Mowbray immediately denied any wrongdoing. A committee of Parliament was appointed to investigate and to try and produce a settlement of the dispute. When this did not happen, a date was fixed for a trial by battle as was the custom at the time. On 16 September 1398 lists were prepared at Coventry. All was in readiness when abruptly Richard intervened. Instead of a trial he banished Mowbray for life. Bolingbroke, too, was exiled for ten years, though this was later reduced to six.
Why he did this remains a mystery. Some have suspected he didn’t want the issue proved, that he didn’t want to lose either, or possibly that he had determined to lose both. Many of his actions at this time seem eccentric, tyrannical and even against his own best interests.
One notable figure who seems to have made no protest at all was John of Gaunt. Maybe he kept quiet out of indebtedness to the king over his marriage and the legitimation of his children. It is equally possible, though, that he didn’t know his own son’s mind and feared he really might have had thoughts of treachery.
As his father’s fortunes changed, so too did those of young Henry of Monmouth, for the first time drawn into the affairs of his elders. Wherever he might have been before, he was now placed in the king’s household as a hostage for the good behaviour of his family. It was, by all accounts, a very benevolent captivity. Richard tre
ated the boy well, encouraged him in all his endeavours, and spent far more time with him than his father ever had. In return it seems likely that a real affection sprang up between the twelve-year-old and his captor.
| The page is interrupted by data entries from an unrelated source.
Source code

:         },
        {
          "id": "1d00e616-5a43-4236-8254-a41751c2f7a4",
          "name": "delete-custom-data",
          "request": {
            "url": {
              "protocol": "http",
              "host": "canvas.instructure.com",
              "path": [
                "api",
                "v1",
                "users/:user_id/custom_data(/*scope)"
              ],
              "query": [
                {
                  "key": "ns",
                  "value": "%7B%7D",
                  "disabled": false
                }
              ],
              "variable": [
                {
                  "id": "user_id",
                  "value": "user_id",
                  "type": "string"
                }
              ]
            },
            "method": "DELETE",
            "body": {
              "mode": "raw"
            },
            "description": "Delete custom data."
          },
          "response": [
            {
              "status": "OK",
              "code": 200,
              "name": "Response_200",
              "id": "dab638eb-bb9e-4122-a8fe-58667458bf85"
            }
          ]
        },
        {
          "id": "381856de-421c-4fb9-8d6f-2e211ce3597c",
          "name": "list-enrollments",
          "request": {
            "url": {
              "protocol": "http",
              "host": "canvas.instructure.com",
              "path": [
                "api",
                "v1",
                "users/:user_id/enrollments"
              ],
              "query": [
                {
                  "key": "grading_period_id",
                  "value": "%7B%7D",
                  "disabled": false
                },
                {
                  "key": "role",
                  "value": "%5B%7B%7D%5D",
In the summer of the same year a crisis had arisen in Ireland. The Irish chiefs, pacified and reconciled by the king’s visit just a few years before, now rose again in revolt. Worse than that, the Earl of March, Richard’s Lord Lieutenant in Ireland and also the nominated heir of the childless king, was killed in battle. A new campaign was needed and preparations began almost at once.
Then in February 1399 John of Gaunt died. Many thought that Henry Bolingbroke would now be pardoned and brought home from his exile in Paris to enter into his inheritance. He had been promised he would not be disinherited and would be allowed to appoint agents to receive and manage any property that might fall due to him. Now, however, it was announced that the letters patent granting these rights had been made ‘by inadvertence and without suitable advice’, that they were null and void, and that consequently all the vast estates of John of Gaunt would fall instead into the hands of the king. Almost as a side issue, Henry’s exile was increased to a lifetime banishment.
Seemingly oblivious to the shockwaves echoing around his nobility at this blatant theft, Richard calmly continued his preparations for the Irish campaign, and at the end of May departed for Ireland. He took with him not only a strong force of men, but also the majority of the English nobility, his treasure, Crown jewels and regalia – so much that strange rumours began to circulate in England that he had no intention of returning. Two absentees from this campaign were the Earl of Northumberland, Henry Percy, and his son, also Henry but named Hotspur by the Scots after the speed with which he charged into battle. They sent word to the king that troubles on the Scottish border prevented them from leaving their northern stronghold, and were allowed to remain at home.